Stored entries
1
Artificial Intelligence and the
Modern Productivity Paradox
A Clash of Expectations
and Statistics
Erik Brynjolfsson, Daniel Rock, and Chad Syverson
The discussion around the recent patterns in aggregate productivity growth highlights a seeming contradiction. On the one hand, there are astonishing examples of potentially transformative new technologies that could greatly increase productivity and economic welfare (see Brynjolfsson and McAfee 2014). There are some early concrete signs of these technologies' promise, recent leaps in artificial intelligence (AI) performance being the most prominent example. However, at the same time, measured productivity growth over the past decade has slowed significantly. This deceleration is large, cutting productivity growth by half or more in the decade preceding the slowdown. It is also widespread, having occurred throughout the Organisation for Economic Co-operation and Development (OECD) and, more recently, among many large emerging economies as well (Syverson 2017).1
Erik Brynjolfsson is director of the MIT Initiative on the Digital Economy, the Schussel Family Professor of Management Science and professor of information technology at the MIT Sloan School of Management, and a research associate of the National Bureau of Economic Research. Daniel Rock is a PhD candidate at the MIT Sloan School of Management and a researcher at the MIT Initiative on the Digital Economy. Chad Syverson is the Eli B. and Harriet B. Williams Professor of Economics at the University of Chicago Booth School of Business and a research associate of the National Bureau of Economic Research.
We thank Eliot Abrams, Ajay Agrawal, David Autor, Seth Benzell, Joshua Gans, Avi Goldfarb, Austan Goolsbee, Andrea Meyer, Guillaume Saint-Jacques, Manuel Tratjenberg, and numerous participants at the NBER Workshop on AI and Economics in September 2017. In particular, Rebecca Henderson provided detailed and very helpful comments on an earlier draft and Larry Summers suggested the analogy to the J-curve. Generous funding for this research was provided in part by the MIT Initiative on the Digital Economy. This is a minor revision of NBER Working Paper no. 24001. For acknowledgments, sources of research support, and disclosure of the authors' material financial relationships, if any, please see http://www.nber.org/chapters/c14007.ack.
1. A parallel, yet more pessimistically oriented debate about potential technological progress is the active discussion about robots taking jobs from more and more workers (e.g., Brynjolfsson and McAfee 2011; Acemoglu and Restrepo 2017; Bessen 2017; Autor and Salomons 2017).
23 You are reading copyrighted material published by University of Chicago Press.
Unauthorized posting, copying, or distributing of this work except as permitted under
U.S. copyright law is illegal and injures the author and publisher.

▶ **Problem to work on**
Transcribe the records above exactly as they appear.

▶ **Task result**
1
Artificial Intelligence and the
Modern Productivity Paradox
A Clash of Expectations
and Statistics
Erik Brynjolfsson, Daniel Rock, and Chad Syverson
The discussion around the recent patterns in aggregate productivity growth highlights a seeming contradiction. On the one hand, there are astonishing examples of potentially transformative new technologies that could greatly increase productivity and economic welfare (see Brynjolfsson and McAfee 2014). There are some early concrete signs of these technologies' promise, recent leaps in artificial intelligence (AI) performance being the most prominent example. However, at the same time, measured productivity growth over the past decade has slowed significantly. This deceleration is large, cutting productivity growth by half or more in the decade preceding the slowdown. It is also widespread, having occurred throughout the Organisation for Economic Co-operation and Development (OECD) and, more recently, among many large emerging economies as well (Syverson 2017).1
Erik Brynjolfsson is director of the MIT Initiative on the Digital Economy, the Schussel Family Professor of Management Science and professor of information technology at the MIT Sloan School of Management, and a research associate of the National Bureau of Economic Research. Daniel Rock is a PhD candidate at the MIT Sloan School of Management and a researcher at the MIT Initiative on the Digital Economy. Chad Syverson is the Eli B. and Harriet B. Williams Professor of Economics at the University of Chicago Booth School of Business and a research associate of the National Bureau of Economic Research.
We thank Eliot Abrams, Ajay Agrawal, David Autor, Seth Benzell, Joshua Gans, Avi Goldfarb, Austan Goolsbee, Andrea Meyer, Guillaume Saint-Jacques, Manuel Tratjenberg, and numerous participants at the NBER Workshop on AI and Economics in September 2017. In particular, Rebecca Henderson provided detailed and very helpful comments on an earlier draft and Larry Summers suggested the analogy to the J-curve. Generous funding for this research was provided in part by the MIT Initiative on the Digital Economy. This is a minor revision of NBER Working Paper no. 24001. For acknowledgments, sources of research support, and disclosure of the authors' material financial relationships, if any, please see http://www.nber.org/chapters/c14007.ack.
1. A parallel, yet more pessimistically oriented debate about potential technological progress is the active discussion about robots taking jobs from more and more workers (e.g., Brynjolfsson and McAfee 2011; Acemoglu and Restrepo 2017; Bessen 2017; Autor and Salomons 2017).
23 You are reading copyrighted material published by University of Chicago Press.
Unauthorized posting, copying, or distributing of this work except as permitted under
U.S. copyright law is illegal and injures the author and publisher.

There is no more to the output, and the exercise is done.